The salmon was perfect. Flaky, moist, with a crispy skin that crackled when I bit into it. The dill foam was light and aromatic. I honestly couldn’t tell it wasn’t made by a human chef. The risotto was creamy, the mushrooms earthy. I was impressed.

But the steak? Disaster. It came out medium-rare as ordered, but it was tough. Chewy. Sarah took one bite and put her fork down. “Overcooked on the inside, somehow,” she said. “The AI doesn’t understand carryover cooking.” The chocolate dessert was fine—technically perfect but uninspired. Like eating a math equation.

The Service: Cold and Confusing

Here’s where things get weird. No one checks on you. No one asks if you need more water. If you have a problem, you use the tablet to call “support,” which is a chat bot. I tried to ask about the steak, and the bot suggested I order a different dish. Not helpful.

Halfway through the meal, a robot rolled up to our table and beeped. A screen on its face said: “Enjoying your meal?” I said, “Not really,” and the robot beeped again and rolled away. No follow-up. No empathy.

Sarah summed it up: “It’s like eating in a vending machine that’s been given ambition.”

The Price: Surprisingly Reasonable

Given the hype, I expected to pay $200 per person. The total for both of us was $86. That’s cheap for San Francisco. The AI model lets them cut labor costs, and they pass the savings on. I respect that. But I’d rather pay more for a human touch.

The Bigger Question: Is This the Future?

Automata’s CEO, a former Google engineer named Lisa Chen, told Wired that the goal isn’t to replace chefs, but to democratize fine dining. “Good food shouldn’t require a $200 per person price tag,” she said. I get that. I really do. But eating at Automata felt like a transaction, not an experience.

Food isn’t just fuel. It’s culture, emotion, and connection. A robot can cook a salmon perfectly, but it can’t tell you the story of where it came from. It can’t recommend a wine based on your mood. It can’t laugh at your terrible joke about the risotto.

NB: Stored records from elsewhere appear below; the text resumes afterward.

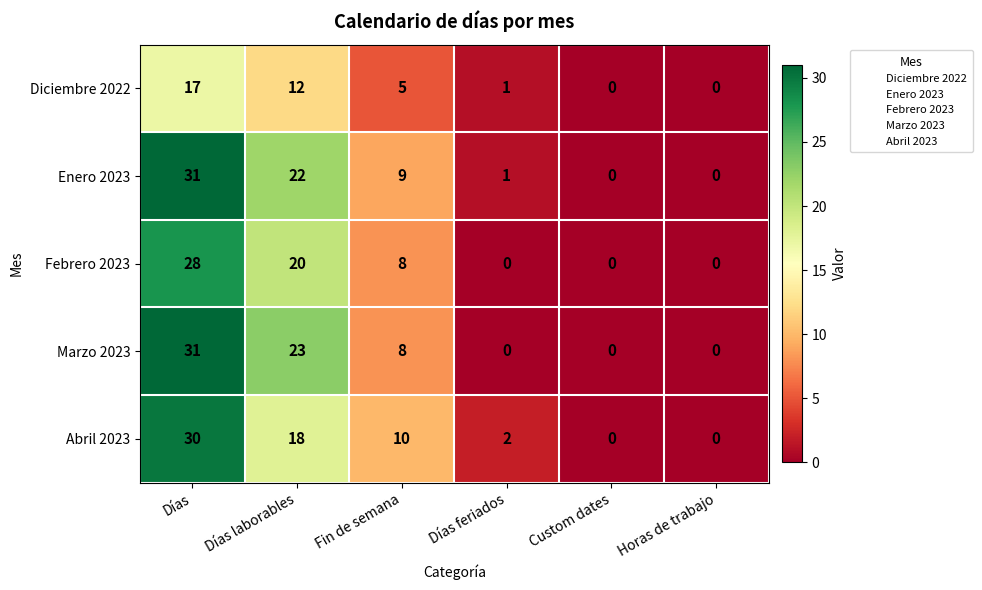

At how many categories does at least one series exceed 16?

2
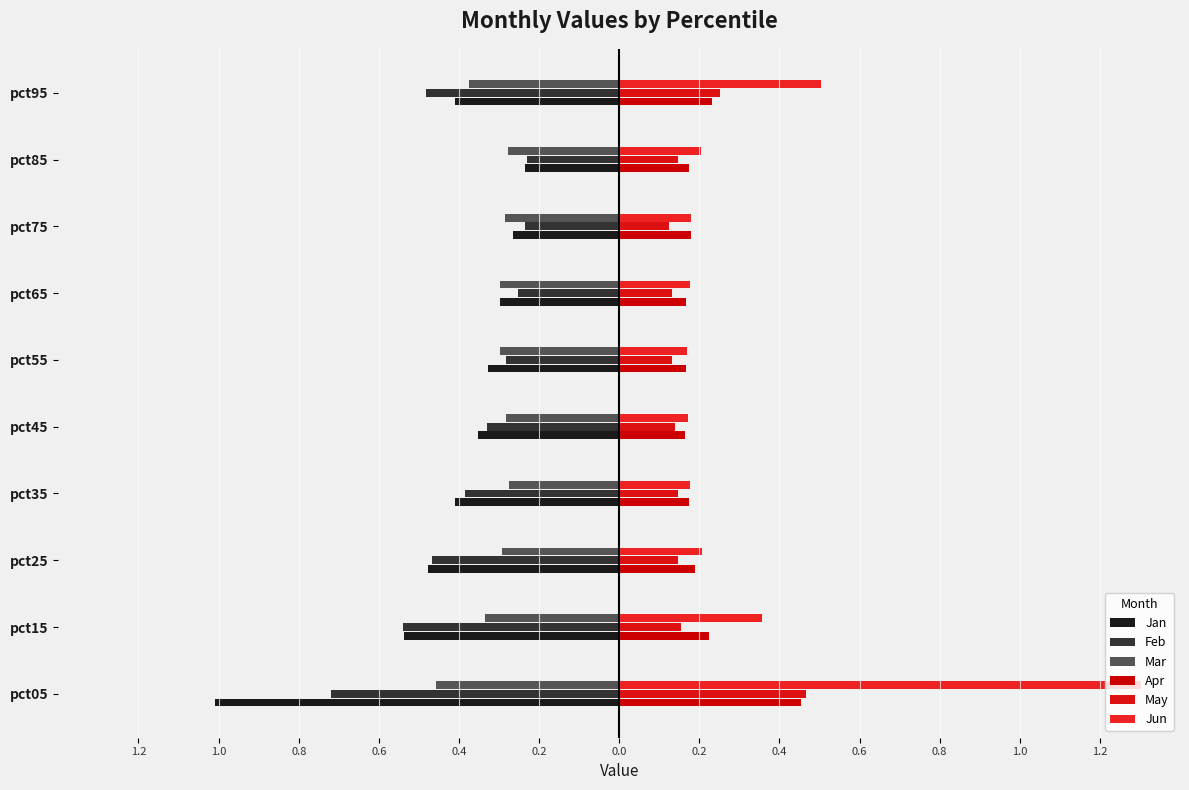

At how many categories does at least one series exceed 0?

10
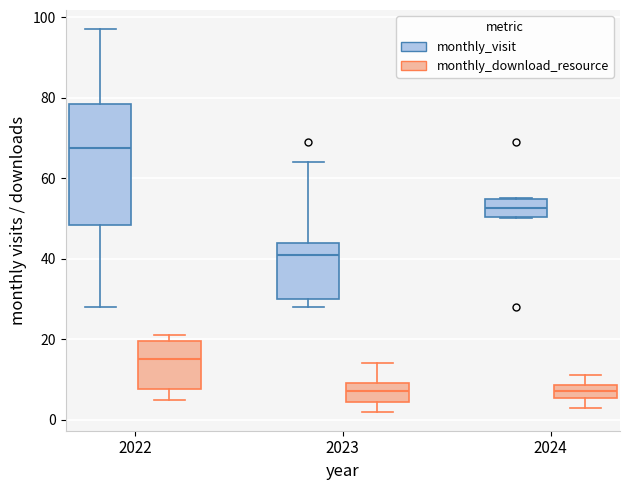

Where does the upper whisker of the box for 2023 (monthly_visit) end on the y-axis? The values are not printed on the chart, so give them approximately, as read against the axis.

64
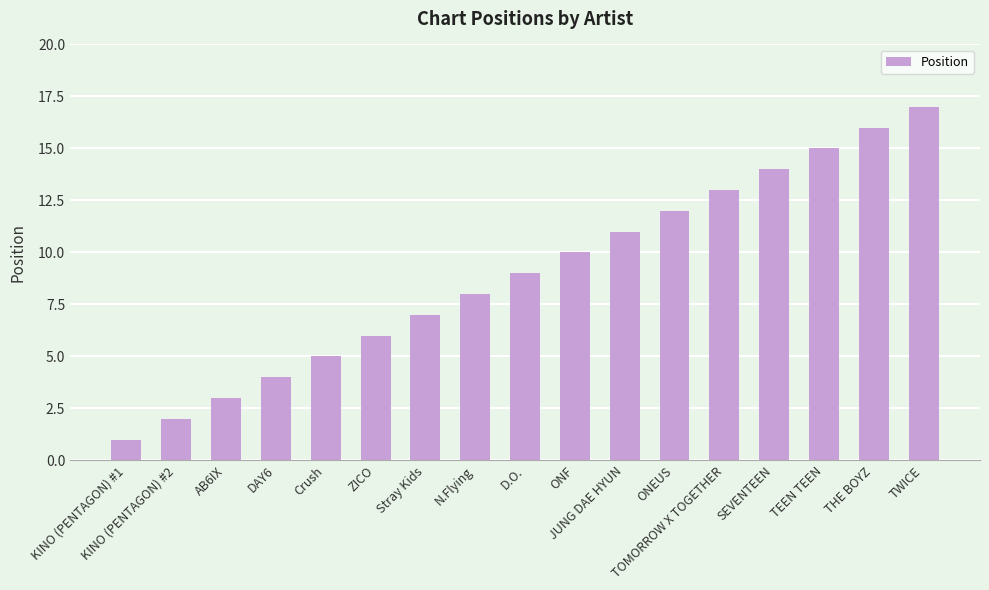

Is it true that the value at ONF is 10?

True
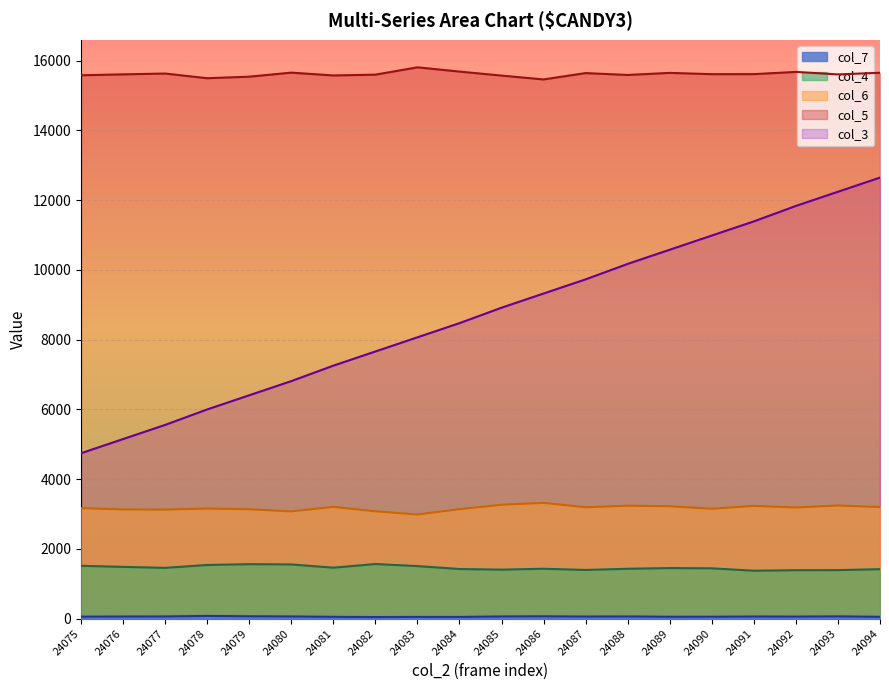

What is the total value across all series at 24080?

27158.7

That matters. Maybe not to everyone, but it matters to me.

Would I Go Back?

I’d go back for the salmon. Seriously, it was that good. But I’d go with low expectations for everything else. Automata is a fascinating experiment, and I’m glad it exists. It pushes boundaries and makes us think about what we value in dining. But it’s not a replacement for a real restaurant. Not yet.

If you’re in San Francisco, check it out for the novelty. Just don’t bring a chef friend unless you want to hear a lot of sighing.